Inactivated channels are insensitive to Rosc. A: HERG currents were activated by a 3-s step to 20-mV, followed by a 1-s hyperpolarization to −40 mV and a return to +20 mV. Representative currents from a single cell are shown. B: the ratio current generated from the currents in A is displayed as percent inhibition by 30 μM Rosc and shows rapid block at the onset of the voltage step from −80 to +20 mV (1); slower unblock during the sustained +20-mV step (2); rapid reblock on hyperpolarization to −40 mV (3); and rapid unblock on returning to +20 mV (4). The ratio current was generated by the formula (Cntl − Rosc)/Cntl, where Cntl is the average of currents before and on recovery from Rosc application. The smooth gray lines are single exponential fits to obtain the τ for initial block, slower unblock during the step to +20 mV, increased block at −40 mV, and decreased block at +20 mV. C: 30 μM Rosc inhibits both step and tail currents (from a representative cell) obtained from inactivation-impaired mutant S620T. D: ratio currents obtained for currents shown in C. Notice that the inhibition increases with current activation and remains relatively stable during the +20-mV step. The arrow marks the repolarization to −40 mV to highlight the absence of the increase of inhibition observed in wild-type HERG.

Fig. 7.

Rosc is not trapped by HERG channel closing at −120 mV. A: peak tail currents were measured at −120 mV following 700-ms voltage steps to +20 mV. The interval between sweeps was 20 s.

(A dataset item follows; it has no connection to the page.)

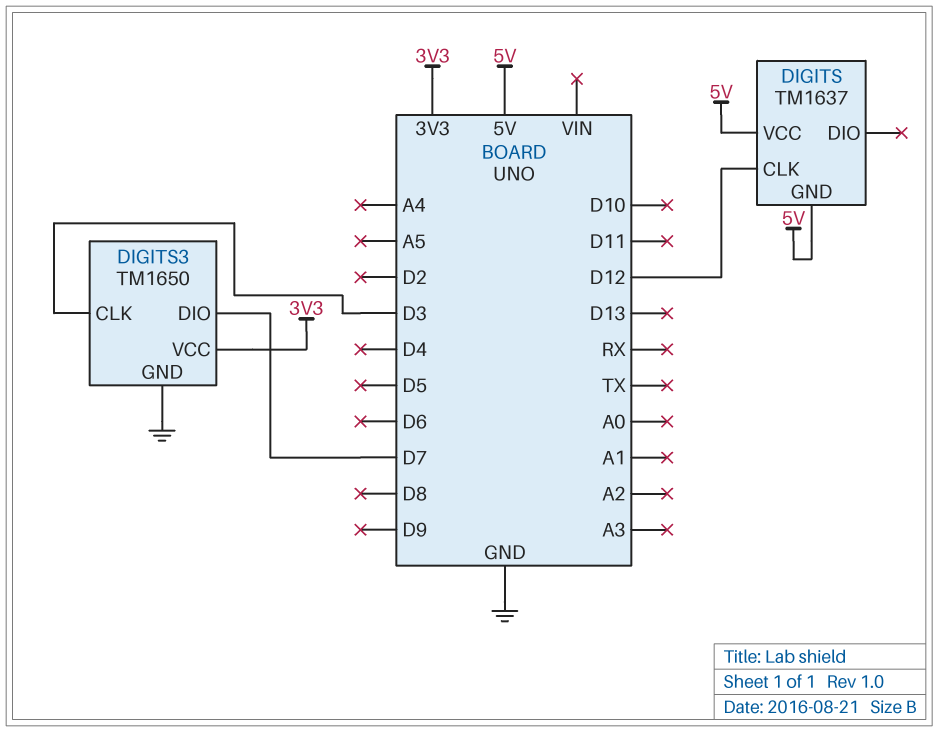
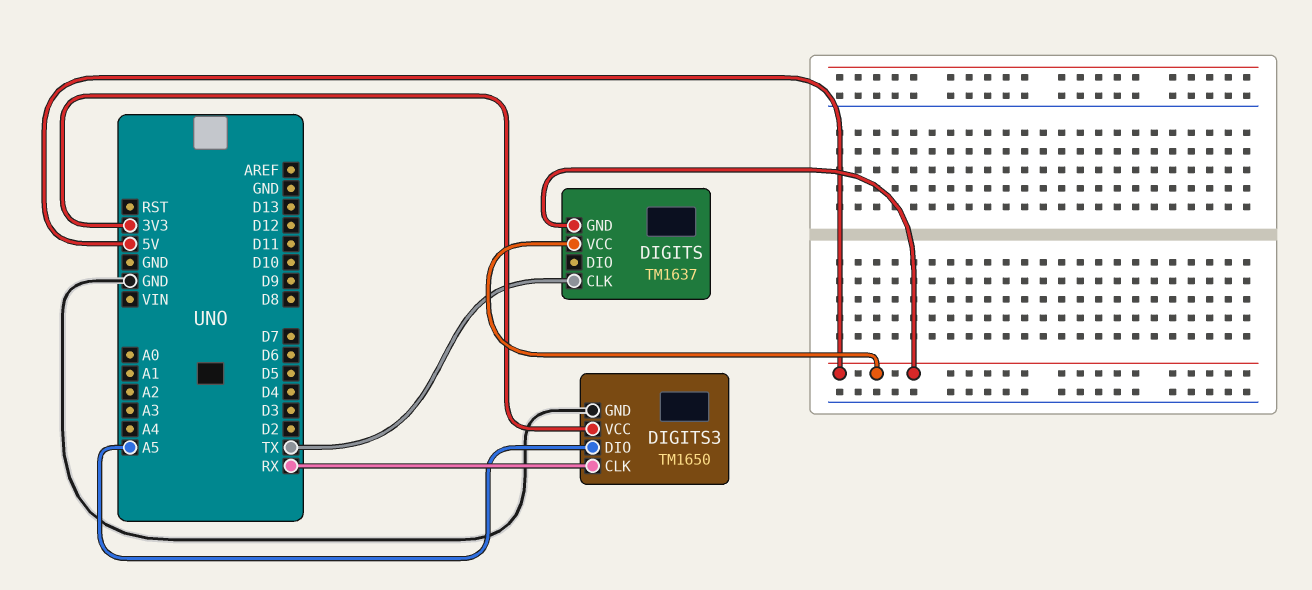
DIGITS pin CLK: D12 -> TX
DIGITS3 pin CLK: D3 -> RX
DIGITS3 pin DIO: D7 -> A5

C (control), R1 (Rosc sweep 1), R2 (Rosc sweep 2), and Re (recovery) indicate sweeps shown in B. B: current traces are shown before, two times during, and on recovery from 30 μM Rosc along with the voltage protocol. C: ratio currents are depicted for both R1 and R2 currents (successive current traces in Rosc). Note the rapid onset of inhibition at the beginning of both R1 and R2, which shows that Rosc unbound during the 20-s interval between sweeps.

Fig. 8.

Gating model [based on Wang et al. (42)] of mechanism of preferential block of activated HERG channels by Rosc.

Fig. 9.

A gating model reproduces Rosc block of HERG channels. A: currents were simulated using a 4-s step to the indicated voltage (x-axis) followed by a 1-s step to −40 mV. Peak tail currents were measured during the −40-mV step and normalized to the current following the +60-mV step. The simulated data are shown for control (▵) and 30 μM Rosc (•). The smooth lines are single Boltzmann equation fits to the experimental data to illustrate the close correspondence with the simulation data. B: the percent inhibition of tail current vs. step voltage by 30 μM Rosc is shown for both simulated (▪) and experimental data (□, reproduced from Fig. 3D). C: the time course of 30 μM Rosc block of simulated current is shown for a 3-s step to +20 mV, which is followed by a 50-ms step to −40 mV and a subsequent return to +20 mV for 3 s. The simulated currents are shown for control (gray trace) and Rosc (black trace). D: the ratio current is shown as percent inhibition and was calculated from the above records in C (cf. Fig 6B).